Прямая перспектива - это действительно некая условность, к которой и зрителя и художника приходится приучать. Дети, например, не рисуют в системе прямой перспективы, поскольку так мир не видят. Они приучаются к восприятию перспективных изображений постепенно, как постепенно, в XIV-XV вв., приучались к нему Италия и Европа. В наше время этот процесс зрительного обучения облегчается тем, что современного человека изображения такого рода обступают со всех сторон. Мы привыкли не обращать внимание на разницу между реальной зрительной картиной и фотографическим изображением, а разница эта весьма значительна.
Теоретически возможны два принципиально несхожих метода передачи зрительного восприятия на плоскости - в соответствии с двумя стадиями, из которых состоит процесс зрительного восприятия (но которые в реальном акте зрения совпадают). Первая стадия - возникновение на сетчатке глаза образа, двумерного и не содержащего никакой информации о расстоянии между глазом и предметом. Вторая стадия - переработка этого образа механизмами сознания, преобразующими его в трехмерный и наделяющими признаками глубины. Первой стадии соответствует прямая перспектива, второй - то, что Б.В. Раушенбах называет «перцептивной перспективой». Ни та, ни другая идеального изображения не дают, причем если в системе линейной перспективы искажения равномерно распределены между всеми элементами изображения, то в системе перцептивной перспективы «правильность» сочетается в определенном порядке с «неправильностью» и «неправильность» искажаемых элементов больше, чем в системе линейной перспективы.
По своей геометрической основе средневековая живопись (иконопись) относится к системе перцептивной перспективы: оба ее основных метода - аксонометрия (изображение параллельных прямых пространства в виде параллельных же прямых) и обратная перспектива (изображение параллельных прямых расходящимися в глубину) - являются геометрическими аналогами тех преобразований, которые привносит в сетчаточный образ человеческое сознание. Сознание вообще играет в этой изобразительной системе весьма большую роль.

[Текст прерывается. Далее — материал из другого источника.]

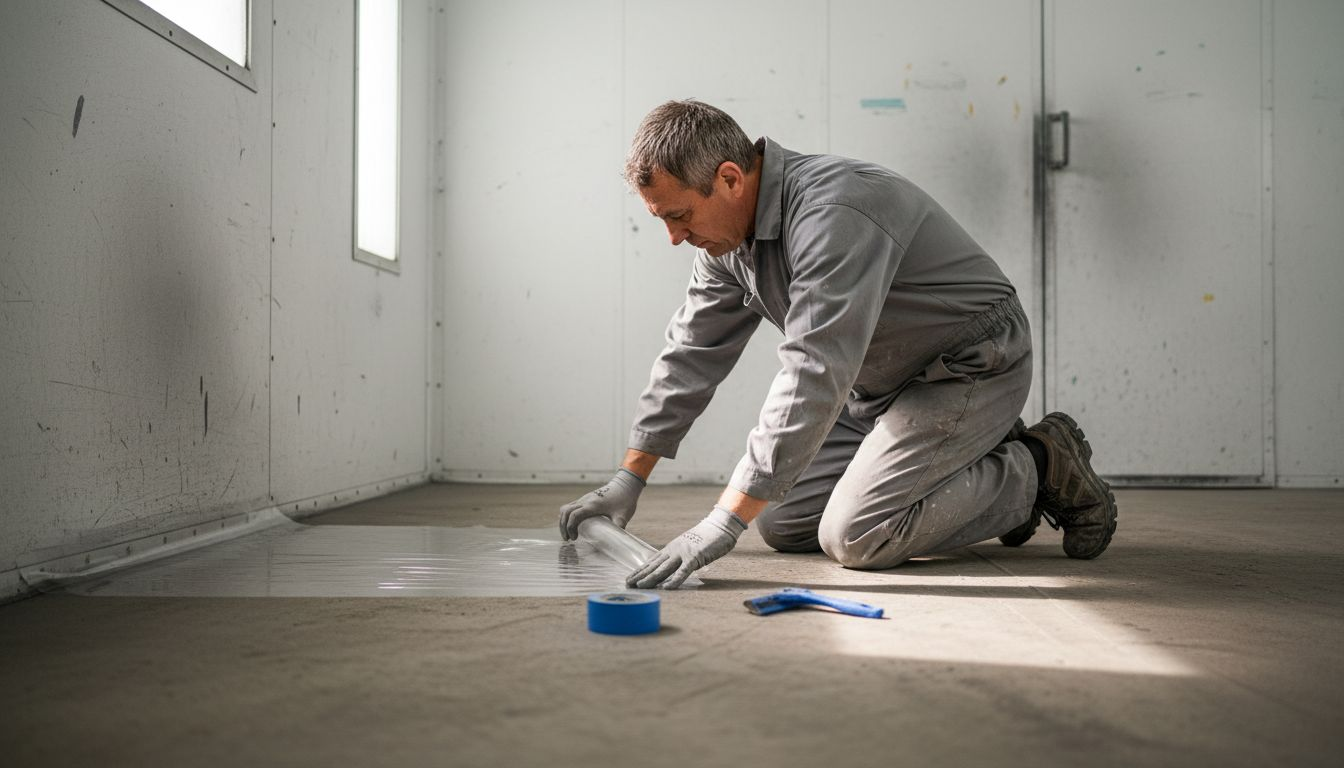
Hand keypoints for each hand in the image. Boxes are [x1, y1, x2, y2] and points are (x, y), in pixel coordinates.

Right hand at [558, 469, 644, 540]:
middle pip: (566, 512)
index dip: (570, 528)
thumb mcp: (623, 516)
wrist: (626, 485)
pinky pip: (570, 505)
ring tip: (568, 533)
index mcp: (593, 505)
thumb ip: (618, 528)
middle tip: (568, 539)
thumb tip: (616, 542)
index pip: (574, 515)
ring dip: (563, 520)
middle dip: (563, 526)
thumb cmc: (625, 500)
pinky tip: (571, 523)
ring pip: (566, 508)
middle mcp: (585, 500)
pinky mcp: (585, 498)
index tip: (575, 538)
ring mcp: (584, 498)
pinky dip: (567, 515)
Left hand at [626, 506, 746, 588]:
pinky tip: (666, 587)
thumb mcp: (688, 548)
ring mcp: (683, 553)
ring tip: (639, 586)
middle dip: (640, 576)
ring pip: (664, 568)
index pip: (652, 561)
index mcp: (671, 548)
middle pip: (654, 565)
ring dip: (651, 578)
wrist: (720, 526)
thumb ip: (680, 558)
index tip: (629, 578)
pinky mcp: (695, 557)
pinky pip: (683, 571)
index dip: (640, 570)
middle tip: (627, 584)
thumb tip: (673, 569)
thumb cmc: (706, 538)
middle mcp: (673, 550)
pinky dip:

Если в системе линейной перспективы правила построения изображений определяются однозначными законами оптики, т. е. не связаны с работой сознания, то в системе перцептивной перспективы «сознательность» состоит не только в деятельности механизмов восприятия, но и в выборе того, что допустимо исказить, и того, что необходимо передать в неискаженном виде (причем, по закону «сохранения искажений», чем правильнее изображается главное, тем «неправильнее» выглядит второстепенное). В ренессансной живописи художник распоряжается сюжетом и композицией, в средневековой - сюжет и композицию диктует канон, зато иконописец волен выбирать геометрию изображения, тогда как ренессансному художнику геометрия предписана с непреложностью природной закономерности. Свободнее чувствует себя, конечно, последний, но вряд ли правомерно описывать вслед за Флоренским переход от средневекового искусства к ренессансному как переход от чистой объективности к чистому субъективизму.